**Work to complete**
Scan the entries below for the word "with" and copy every line where it turns up.

**Available data**
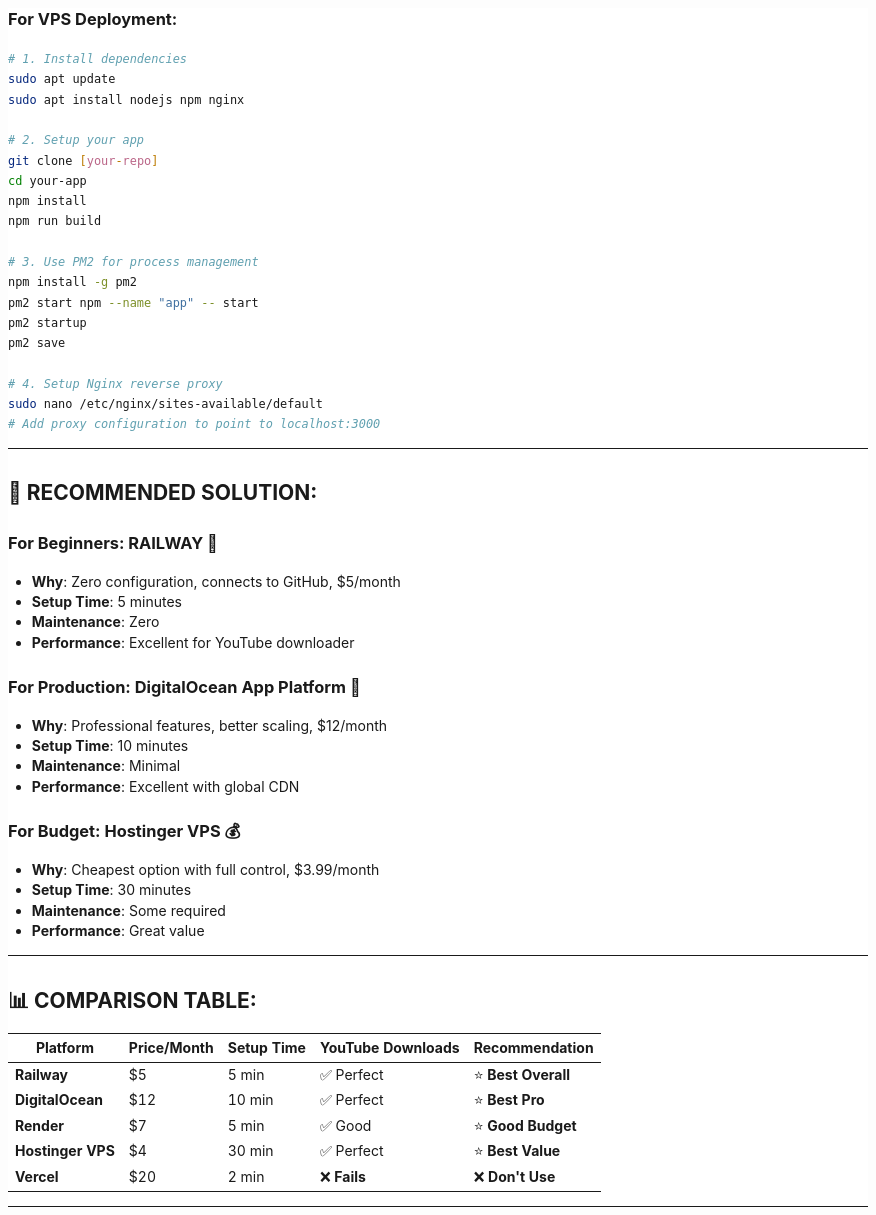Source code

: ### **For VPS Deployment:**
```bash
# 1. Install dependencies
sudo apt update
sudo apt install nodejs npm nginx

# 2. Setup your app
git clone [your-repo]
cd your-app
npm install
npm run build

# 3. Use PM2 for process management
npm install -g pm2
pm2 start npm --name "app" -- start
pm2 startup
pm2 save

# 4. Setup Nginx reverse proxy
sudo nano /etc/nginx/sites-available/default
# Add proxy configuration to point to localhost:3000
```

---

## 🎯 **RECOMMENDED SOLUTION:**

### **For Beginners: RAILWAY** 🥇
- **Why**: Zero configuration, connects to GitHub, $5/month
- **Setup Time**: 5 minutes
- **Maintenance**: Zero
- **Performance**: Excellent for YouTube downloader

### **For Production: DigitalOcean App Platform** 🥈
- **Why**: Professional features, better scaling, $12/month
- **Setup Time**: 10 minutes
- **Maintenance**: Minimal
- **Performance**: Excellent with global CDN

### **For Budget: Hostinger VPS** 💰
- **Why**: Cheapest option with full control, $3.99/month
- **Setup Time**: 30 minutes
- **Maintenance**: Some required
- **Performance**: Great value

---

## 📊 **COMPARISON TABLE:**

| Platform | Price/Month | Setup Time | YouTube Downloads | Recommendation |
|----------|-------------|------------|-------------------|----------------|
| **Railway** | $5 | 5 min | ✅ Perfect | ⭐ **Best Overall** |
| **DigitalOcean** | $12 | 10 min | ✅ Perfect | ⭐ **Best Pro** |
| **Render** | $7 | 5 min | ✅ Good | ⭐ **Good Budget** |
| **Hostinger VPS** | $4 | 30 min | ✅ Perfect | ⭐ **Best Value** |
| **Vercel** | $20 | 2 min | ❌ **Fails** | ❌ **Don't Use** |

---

**Answer below**
- **Performance**: Excellent with global CDN
- **Why**: Cheapest option with full control, $3.99/month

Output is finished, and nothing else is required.